Start of Source extract

The plans of Massachusetts Democratic Sen. Elizabeth Warren and independent Vermont Sen. Bernie Sanders' to tax the rich may have drawn out yet another billionaire critic from the business community: the founder of financial investment management firm the Charles Schwab Corporation.
During an interview for an upcoming episode on Bloomberg TV, legendary investor and financial executive Charles Schwab called the candidates' wealth tax proposals "wrong-directed in many ways." He told the outlet that tax-the-rich schemes don't take into account the fact that many wealthy individuals contribute to society through philanthropy.
As opposed to taxes levied on income and payrolls, a wealth tax would target the value of accumulated assets owned by rich Americans – or their net worth. The idea, generally, is to combat growing economic inequality, creating a more level playing field among the wealthy and middle classes by adjusting the tax system.
According to Forbes, Schwab, who said he "came from really nothing," is worth more than $8 billion.
Meanwhile, Warren touted her wealth tax on Tuesday, saying it could fund free public college, universal child care and universal school meals. She has received flack after increasing the top rate on the proposal to 6 percent, from 3 percent, as a means to pay for her Medicare for All plan.

End of Source extract
Start of Given data

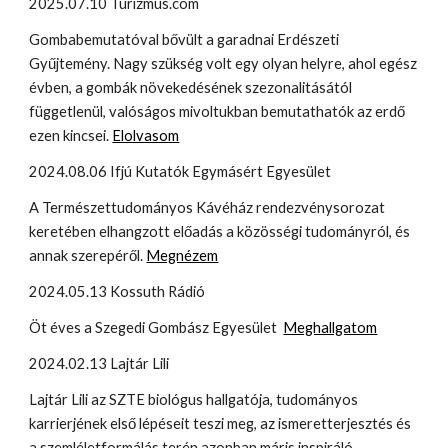
2025.07.10 Turizmus.com
Gombabemutatóval bővült a garadnai Erdészeti
Gyűjtemény. Nagy szükség volt egy olyan helyre, ahol egész
évben, a gombák növekedésének szezonalitásától
függetlenül, valóságos mivoltukban bemutathatók az erdő
ezen kincsei.
Elolvasom
2024.08.06 Ifjú Kutatók Egymásért Egyesület
A Természettudományos Kávéház rendezvénysorozat
keretében elhangzott előadás a közösségi tudományról, és
annak szerepéről.
Megnézem
2024.05.13 Kossuth Rádió
Öt éves a Szegedi Gombász Egyesület
Meghallgatom
2024.02.13 Lajtár Lili
Lajtár Lili az SZTE biológus hallgatója, tudományos
karrierjének első lépéseit teszi meg, az ismeretterjesztés és
a szemléletformálás terén azonban máris inspiráló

End of Given data

= Task 1 =
In the article on wealth tax proposals, swap "billionaire" for "wealthy" and write out the passage that begins at the words "The plans of" and stops after "society through philanthropy.".
= Task 2 =
According to the article on wealth tax proposals, how much is Charles Schwab worth, per Forbes?
= Task 3 =
Carry on the article on wealth tax proposals, picking up after its final sentence.

= Written answer 1 =
The plans of Massachusetts Democratic Sen. Elizabeth Warren and independent Vermont Sen. Bernie Sanders' to tax the rich may have drawn out yet another wealthy critic from the business community: the founder of financial investment management firm the Charles Schwab Corporation.
During an interview for an upcoming episode on Bloomberg TV, legendary investor and financial executive Charles Schwab called the candidates' wealth tax proposals "wrong-directed in many ways." He told the outlet that tax-the-rich schemes don't take into account the fact that many wealthy individuals contribute to society through philanthropy.

= Written answer 2 =
More than $8 billion.

= Written answer 3 =
As a frontrunner in the 2020 Democratic Party, Warren’s policies have generated their fair share of criticism. Microsoft co-founder and billionaire Bill Gates recently questioned how open-minded the senator was to speaking with someone like him – who has a lot of money. He also suggested he did not support her wealth tax plan.
Over the weekend, entrepreneur Mark Cuban laid into Warren’s Medicare for All plan, accusing her of misleading the public about a timeline for implementation. He also alleged that a wealth tax would not be enough to cover the costs.
Hedge fund manager, self-made billionaire and philanthropist Leon Cooperman recently wrote a letter to Warren, accusing her of vilifying the rich.
During an interview with “60 Minutes” that aired this weekend, JPMorgan CEO Jamie Dimon said he does not like when people who worked hard to accomplish things are vilified. He also disputed the notion that just because he's wealthy he can't be a patriot.